Castle & Cooke tangled with the Sierra Club once more over Koa Ridge in a third round of LUC hearings and in court.
After a favorable 7-0 LUC decision in 2012, the Sierra Club along with then-Sen. Clayton Hee appealed in court largely on grounds that the commission breached a state constitutional mandate to preserve agricultural lands and erroneously concluded that Koa Ridge was necessary for urban growth. Last year, the Hawaii Supreme Court upheld a lower court ruling that sided with Castle & Cooke.

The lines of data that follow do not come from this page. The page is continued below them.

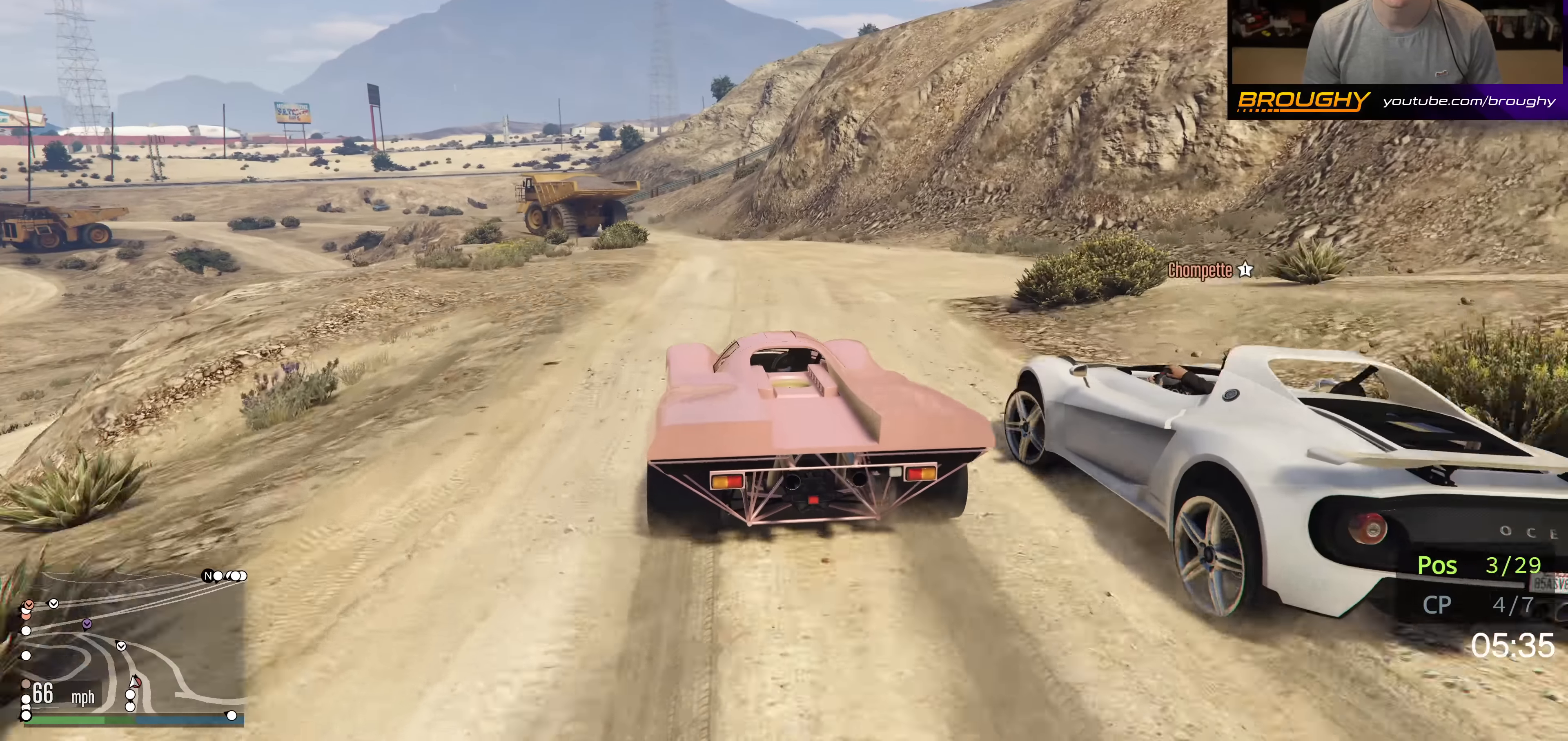
{"buttons": ["R2"], "left_stick": "center", "right_stick": "down-left", "events": [[100, "left_stick", "left"], [234, "left_stick", "center"]]}
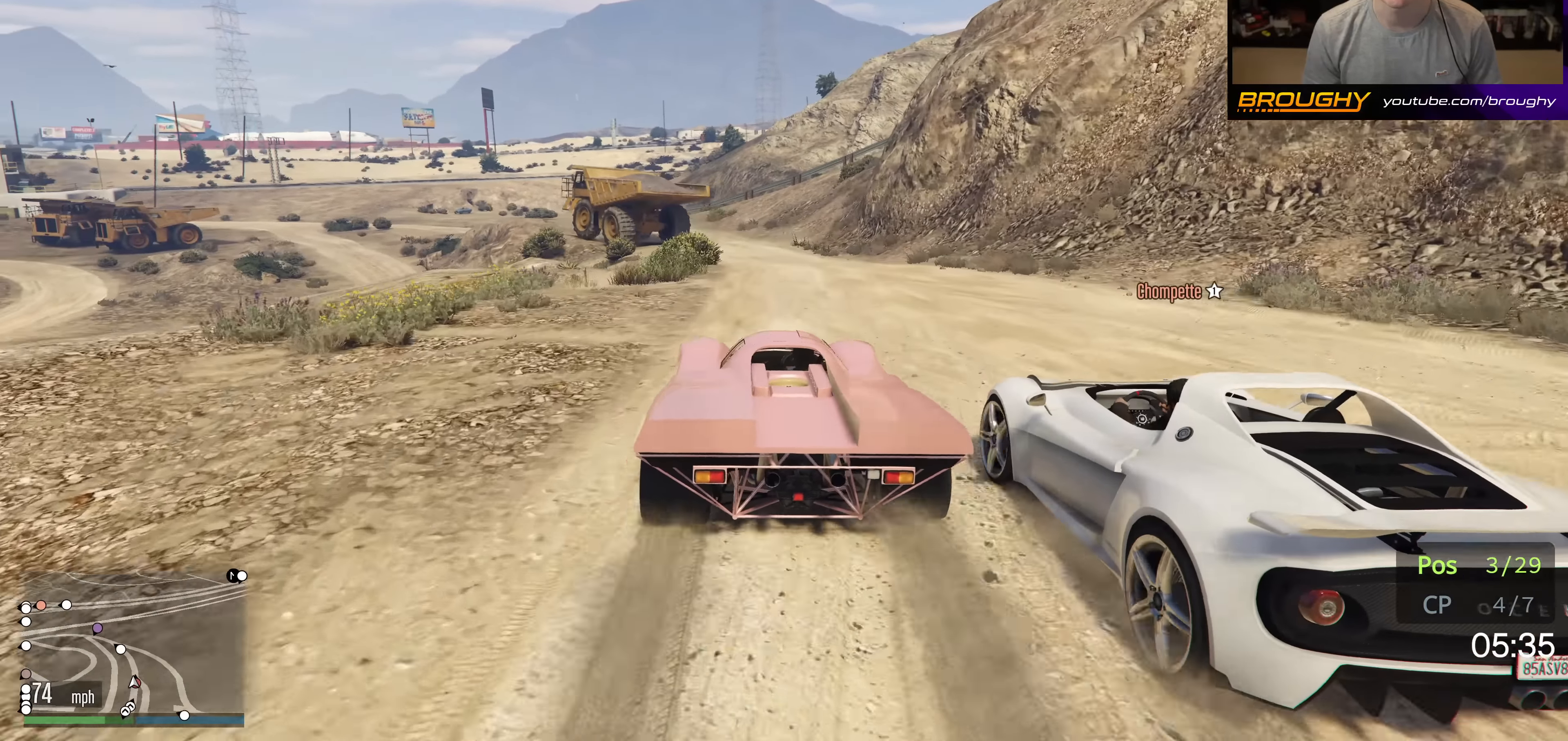
{"buttons": ["R2"], "left_stick": "left", "right_stick": "down-left", "events": [[84, "left_stick", "left"], [200, "left_stick", "center"], [384, "left_stick", "left"]]}
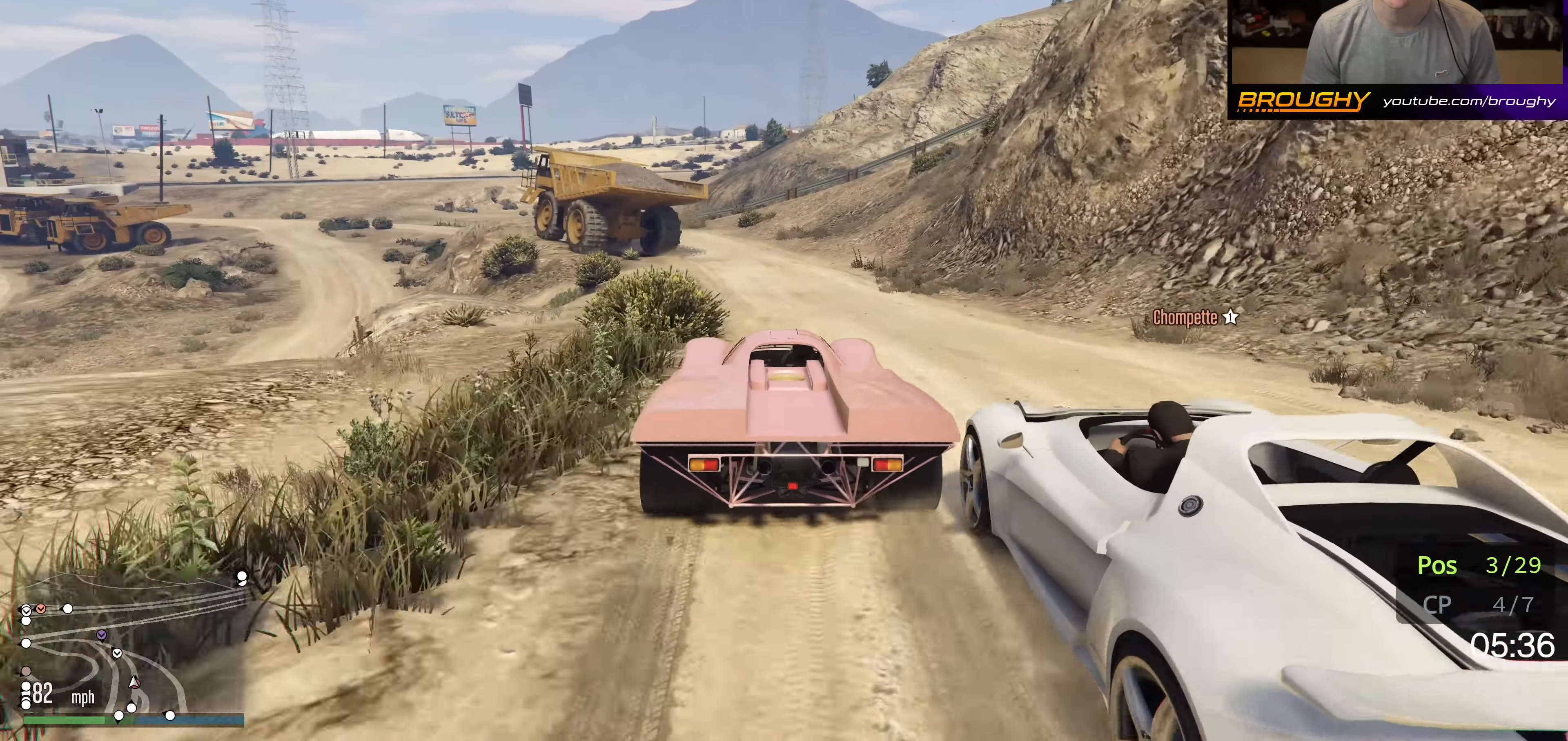
{"buttons": ["R2"], "left_stick": "up-left", "right_stick": "down-left", "events": [[50, "left_stick", "center"], [467, "left_stick", "up-left"]]}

Saunders said the setbacks led to better Koa Ridge designs. But he also said delays contributed to Oahu’s housing shortage and have made homes costlier given that construction costs doubled since the LUC’s first approval.
“That definitely doubled the price of the homes,” he said. “The longer we delay building homes, the higher the prices will go.”
Home prices at Koa Ridge are projected to range from the high $300,000s to the low $900,000s. Under an agreement with the city, 30 percent, or 1,050 homes, must be affordable to moderate-income households.
The first year of home production at Koa Ridge is projected to turn out 170 homes, but that should grow to about 350 in 2020 and then stabilize at about 400 homes annually in 2021 and beyond, Saunders said.
Other planned pieces of the project include big-box and smaller retail stores developed in 2019, followed by construction on an area with integrated commercial and residential uses in 2021.
A second phase of Koa Ridge called Castle & Cooke Waiawa includes 1,500 homes and a school on 192 acres. But that is dependent on development of an adjacent property known as Waiawa Ridge, owned by Kamehameha Schools, where plans for building 12,000 homes are uncertain.